■ Your instructions: Extend the source code for the plotly knockout-comparison figure, picking up right after its last line.

■ Page excerpt:
Create a plotly figure showing the difference in KL divergence between the circuit and the full model with and without knockouts for each task and algorithm.

Parameters:

Name Type Description Default
task_completeness_scores TaskCompletenessScores

The completeness scores for each task and algorithm.

required

Returns:

Type Description
Figure

The plotly figure.

Source code in auto_circuit/metrics/completeness_metrics/same_under_knockouts.py
def same_under_knockouts_fig(
    task_completeness_scores: TaskCompletenessScores,
) -> go.Figure:
    """
    Create a plotly figure showing the difference in KL divergence between the circuit
    and the full model with and without knockouts for each task and algorithm.

    Args:
        task_completeness_scores: The completeness scores for each task and algorithm.

    Returns:
        The plotly figure.
    """
    n_cols = len(task_completeness_scores)
    titles = [TASK_DICT[task].name for task in task_completeness_scores.keys()]
    fig = subplots.make_subplots(rows=1, cols=n_cols, subplot_titles=titles)
    for col, algo_comp_scores in enumerate(task_completeness_scores.values(), start=1):
        xs = []
        for algo_key, completeness_scores in algo_comp_scores.items():
            for (circ_size, n_knockouts, x, y) in completeness_scores:
                new_xs = [x, (x + y) / 2]
                xs.extend(new_xs)

■ Source data:
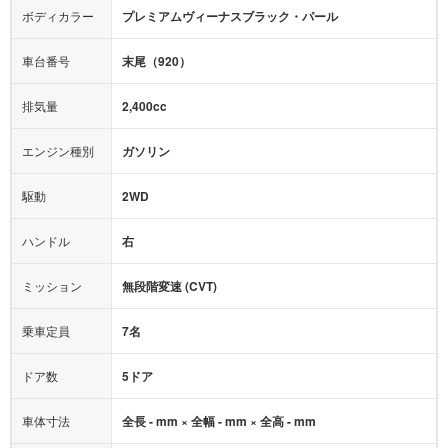
テレビ：
フルセグ
エアバッグ：
4エアバッグ
ボディカラー
プレミアムヴィーナスブラック・パール
映像：
DVD
衝撃緩和ヘッドレスト
車台番号
末尾（920）
オーディオ：
CD
モニター：
-
排気量
2,400cc
ミュージックプレイヤー接続可
ABS
サポカー
エンジン種別
ガソリン
後席モニター
1500W給電
アクセル踏み間違い（誤発進）防止装置
駆動
2WD
アダプティブクルーズコントロール
ハンドル
右
ヒルディセントコントロール
オートマチックハイビーム
ミッション
無段階変速 (CVT)
乗車定員
7名
ドア数
5ドア
車体寸法
全長 - mm × 全幅 - mm × 全高 - mm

■ Output below:
                scatter = go.Scatter(
                    x=new_xs,
                    y=[y, (x + y) / 2],
                    name=PRUNE_ALGO_DICT[algo_key].name,
                    hovertext=[f"circ size: {circ_size}<br>n_knockouts: {n_knockouts}"],
                    mode="lines+markers",
                    showlegend=(col == 1),
                )
                fig.add_trace(scatter, row=1, col=col)
        # Add line y=x without changing the axis limits
        scatter = go.Scatter(
            x=[min(xs), max(xs)],
            y=[min(xs), max(xs)],
            name="y=x",
            mode="lines",
            line=dict(dash="dash"),
            showlegend=(col == 1),
        )
        fig.add_trace(scatter, row=1, col=col)
    fig.update_layout(
        title="Same Under Knockouts",
        xaxis_title="KL Div",
        yaxis_title="Knockout KL Div",
        width=1300,
    )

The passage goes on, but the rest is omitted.